# DIRECTIONS
1. Reproduce the passage from the newsgroup discussion about the meaning of "clear" word for word, starting with "And it lead" and going on through "unimprovable.".
2. Turn the lines of the listing into a numbered list, starting with the line containing "中尤为明显。本文以 HEVC 为主要分析对象。" and going on through the line containing "2. 时序相关性保持较稳定：标准差较小。", omitting blank lines.

I think he is contrasting himself to the *typical* auto-didact (emphasis
mine).

That said, I have a hard time describing any of his states as "awareness".

-s
 
N

Nick

Nick Keighley said:
Spinoza uses an "unusal" definition of "clear". Attempts to refute him
by quoting dictionaries result in you being told you are using an
incorrect dictionary.

Humpty-dumptyism run wild.

And it lead to me kill-filing him weeks ago. I've just come back from a
hard day's work and so far have read *nothing* in this group but
responses to Spindizzie. Please, guys, give it a rest - he's
unimprovable.
 
S

Seebs

This is a peculiar doctrine. On any usual understanding it is certainly
possible to be both clear and wrong.

We've been over this before. Spinny lied a whole lot in the process,
but the basic executive summary is that there exists at least one sense
of "clear" which implies "leading to knowledge", and at least one sense
of "knowledge" which is "justified true belief". Spinny simply ignores
all the other senses of the word "clear". He also commits a category
error; he can't distinguish between justified true belief about a message,
and the message's content being a justified true belief about reality.

In short, given the phrase "pink elephants", he can't comprehend that it
can be clear that this denotes pachyderms in a pale red, without it being
true that such things exist. Even if we grant his cherry-picked definition,
it is obvious to everyone else that the "justified true belief" would be
about the semantic content of a given piece of writing, not necessarily
implying that the semantic content of the piece of writing describes the
world.

But he'll doubtless be glad to explain all of this to you; if you play
your cards right, you should be able to quote the exact dictionary he claims
to be quoting and get him to tell you it's crap and only the dictionary he
named is any good.

-s
 
M

Mark

spinoza1111 said:
No, just literacy. Had I been Scripto Seebie, I would have called
Herb's "clarity" an "apparent" clarity, since to be "clear" is to have
a clear relationship with the truth. The main definition in the
Compact Oxford English Dictionary defines "clear" as "understandable",
and "understanding" as knowledge of the "truth".

(Collection entries)
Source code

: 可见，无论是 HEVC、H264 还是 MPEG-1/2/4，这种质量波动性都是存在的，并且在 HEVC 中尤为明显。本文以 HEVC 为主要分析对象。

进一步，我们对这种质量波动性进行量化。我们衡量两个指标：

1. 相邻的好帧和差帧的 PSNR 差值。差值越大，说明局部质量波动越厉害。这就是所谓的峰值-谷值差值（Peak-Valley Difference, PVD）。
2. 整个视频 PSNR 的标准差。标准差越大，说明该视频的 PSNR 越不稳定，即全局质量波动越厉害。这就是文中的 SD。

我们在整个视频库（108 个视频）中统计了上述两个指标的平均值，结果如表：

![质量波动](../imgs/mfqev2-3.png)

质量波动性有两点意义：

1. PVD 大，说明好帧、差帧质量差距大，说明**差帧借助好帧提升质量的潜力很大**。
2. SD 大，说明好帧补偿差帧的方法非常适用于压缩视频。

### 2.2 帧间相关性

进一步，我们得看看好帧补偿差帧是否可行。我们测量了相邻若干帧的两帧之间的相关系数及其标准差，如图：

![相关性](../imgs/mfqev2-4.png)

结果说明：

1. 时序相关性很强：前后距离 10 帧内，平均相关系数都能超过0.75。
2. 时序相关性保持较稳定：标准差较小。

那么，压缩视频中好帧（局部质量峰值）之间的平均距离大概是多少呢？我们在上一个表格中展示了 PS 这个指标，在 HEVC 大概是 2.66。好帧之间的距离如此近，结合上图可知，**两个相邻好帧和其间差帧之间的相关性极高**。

# PER-TASK OUTPUTS
1.
And it lead to me kill-filing him weeks ago. I've just come back from a
hard day's work and so far have read *nothing* in this group but
responses to Spindizzie. Please, guys, give it a rest - he's
unimprovable.

2.
1. : 可见，无论是 HEVC、H264 还是 MPEG-1/2/4，这种质量波动性都是存在的，并且在 HEVC 中尤为明显。本文以 HEVC 为主要分析对象。
2. 进一步，我们对这种质量波动性进行量化。我们衡量两个指标：
3. 1. 相邻的好帧和差帧的 PSNR 差值。差值越大，说明局部质量波动越厉害。这就是所谓的峰值-谷值差值（Peak-Valley Difference, PVD）。
4. 2. 整个视频 PSNR 的标准差。标准差越大，说明该视频的 PSNR 越不稳定，即全局质量波动越厉害。这就是文中的 SD。
5. 我们在整个视频库（108 个视频）中统计了上述两个指标的平均值，结果如表：
6. ![质量波动](../imgs/mfqev2-3.png)
7. 质量波动性有两点意义：
8. 1. PVD 大，说明好帧、差帧质量差距大，说明**差帧借助好帧提升质量的潜力很大**。
9. 2. SD 大，说明好帧补偿差帧的方法非常适用于压缩视频。
10. ### 2.2 帧间相关性
11. 进一步，我们得看看好帧补偿差帧是否可行。我们测量了相邻若干帧的两帧之间的相关系数及其标准差，如图：
12. ![相关性](../imgs/mfqev2-4.png)
13. 结果说明：
14. 1. 时序相关性很强：前后距离 10 帧内，平均相关系数都能超过0.75。
15. 2. 时序相关性保持较稳定：标准差较小。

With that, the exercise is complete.